For FM companies in the Middle East, mega events such as the 2022 FIFA World Cup and Dubai Expo 2020 pose exceptional growth prospects in the niche sector of healthcare FM. Despite a slump in the pace at which regional developments are being implemented, it is altogether likely that FM companies will record significant wins as Gulf states look to boost their non-oil economies and meet growing population numbers.
At the forefront of these initiatives will be Dubai, which is rapidly evolving into the Middle East’s busiest and most technologically advanced medical hub.
Dubai’s private sector healthcare providers are expected to develop 1,500 beds by 2020, according to a Colliers International report published in March 2016.
This demand could translate into an investment of almost $1.5bn (AED5.51bn), Colliers added.
Specialist hard FM techniques are likely to emerge as a result of this demand, according to an official from ICME Healthcare, a medical consultancy and management firm.
“One of the critical components across all healthcare designs now is infection control,” Mike Barns, senior project manager and architect at ICME, explained.
“There are a number of international standards, and quite a few local standards managed independently by individual countries, that set out what materials can be used to create hospital finishes such as floors, walls, desk surfaces, and so on.
“The key document [driving these codes] comes from the US, and its infection control regulations have been adopted pretty well in the UAE. These set out [standards] such as materials that will resist fungus and fungal growth, and resist spores multiplying.
“In all of the new hospitals that have been designed and built, in the UAE in particular, and also in Saudi Arabia, Qatar, and Oman, these infection control guidelines and requirements steer the selection of materials that are available for use,” Barns added.

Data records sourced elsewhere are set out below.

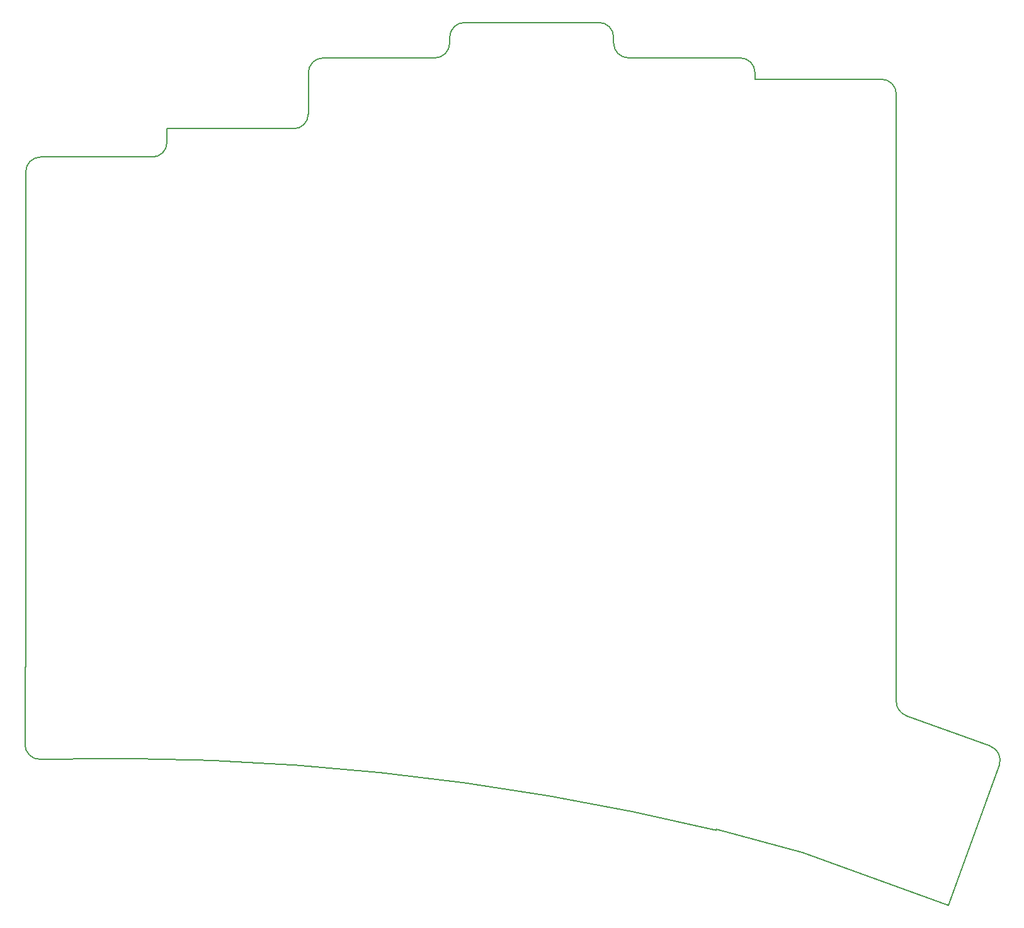
<source format=gbr>
%TF.GenerationSoftware,KiCad,Pcbnew,9.0.3-1.fc42*%
%TF.CreationDate,2025-08-21T15:21:57+02:00*%
%TF.ProjectId,left,6c656674-2e6b-4696-9361-645f70636258,v1.0.0*%
%TF.SameCoordinates,Original*%
%TF.FileFunction,Profile,NP*%
%FSLAX46Y46*%
G04 Gerber Fmt 4.6, Leading zero omitted, Abs format (unit mm)*
G04 Created by KiCad (PCBNEW 9.0.3-1.fc42) date 2025-08-21 15:21:57*
%MOMM*%
%LPD*%
G01*
G04 APERTURE LIST*
%TA.AperFunction,Profile*%
%ADD10C,0.150000*%
%TD*%
G04 APERTURE END LIST*
D10*
X137025000Y-114585000D02*
X137025000Y-113822500D01*
X76975000Y-126110000D02*
X76975000Y-127920000D01*
X57975000Y-131920000D02*
G75*
G02*
X59975000Y-129920000I2000000J0D01*
G01*
X156025000Y-119442500D02*
X156025000Y-118585000D01*
X93975000Y-126110000D02*
X76975000Y-126110000D01*
X59927469Y-210905525D02*
G75*
G02*
X150774461Y-220445774I9182031J-349879375D01*
G01*
X95975000Y-118585000D02*
G75*
G02*
X97975000Y-116585000I2000000J0D01*
G01*
X114975000Y-113822500D02*
X114975000Y-114585000D01*
X182003578Y-230547570D02*
X188861082Y-211706733D01*
X76975000Y-127920000D02*
G75*
G02*
X74975000Y-129920000I-2000000J0D01*
G01*
X150774461Y-220445772D02*
X150800031Y-220300758D01*
X139025000Y-116585000D02*
G75*
G02*
X137025000Y-114585000I0J2000000D01*
G01*
X112975000Y-116585000D02*
X97975000Y-116585000D01*
X74975000Y-129920000D02*
X59975000Y-129920000D01*
X176340960Y-205021426D02*
G75*
G02*
X175024990Y-203142040I683940J1879326D01*
G01*
X114975000Y-113822500D02*
G75*
G02*
X116975000Y-111822500I2000000J0D01*
G01*
X173025000Y-119442500D02*
G75*
G02*
X175025000Y-121442500I0J-2000000D01*
G01*
X135025000Y-111822500D02*
X116975000Y-111822500D01*
X135025000Y-111822500D02*
G75*
G02*
X137025000Y-113822500I0J-2000000D01*
G01*
X150800031Y-220300758D02*
X162363646Y-223399219D01*
X187665737Y-209143307D02*
X176340960Y-205021426D01*
X154025000Y-116585000D02*
X139025000Y-116585000D01*
X95975000Y-118585000D02*
X95975000Y-124110000D01*
X175025000Y-203142040D02*
X175025000Y-121442500D01*
X154025000Y-116585000D02*
G75*
G02*
X156025000Y-118585000I0J-2000000D01*
G01*
X59927469Y-210905525D02*
G75*
G02*
X57874987Y-208906213I-52469J1999325D01*
G01*
X95975000Y-124110000D02*
G75*
G02*
X93975000Y-126110000I-2000000J0D01*
G01*
X162363646Y-223399219D02*
X182003578Y-230547570D01*
X173025000Y-119442500D02*
X156025000Y-119442500D01*
X57875000Y-208906213D02*
X57875000Y-198781910D01*
X187665737Y-209143307D02*
G75*
G02*
X188861093Y-211706737I-684037J-1879393D01*
G01*
X114975000Y-114585000D02*
G75*
G02*
X112975000Y-116585000I-2000000J0D01*
G01*
X57975000Y-198214782D02*
X57975000Y-131920000D01*
X57975000Y-198214782D02*
X57875000Y-198781910D01*
M02*

</source>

The UAE’s Emirates Green Building Code (EmiratesGBC) is also working to improve the quality of indoor air in the country’s buildings. This June, panellists at a seminar hosted by EmiratesGBC pointed out that building managers must focus on materials such as the choice of indoor paint and indoor air quality-related equipment such as HVAC and exhausts, as well as their maintenance and cleaning modules. As GCC property markets steer towards sustainable practices, FM professionals would do well to raise awareness about how hospitals can be made more energy-efficient, the panel agreed.
Speaking at the Green Hospital Symposium held at Dubai’s Saudi German Hospital this March, Markus Oberlin, CEO of Farnek, also said energy savings and end-user comfort in hospitals could be realised through outsourced FM operations – especially with regards to medical waste management.
“Our operational audit team highlights areas where improvements can be made to reduce the volume of waste that would ordinarily go to landfill,” Oberlin concluded.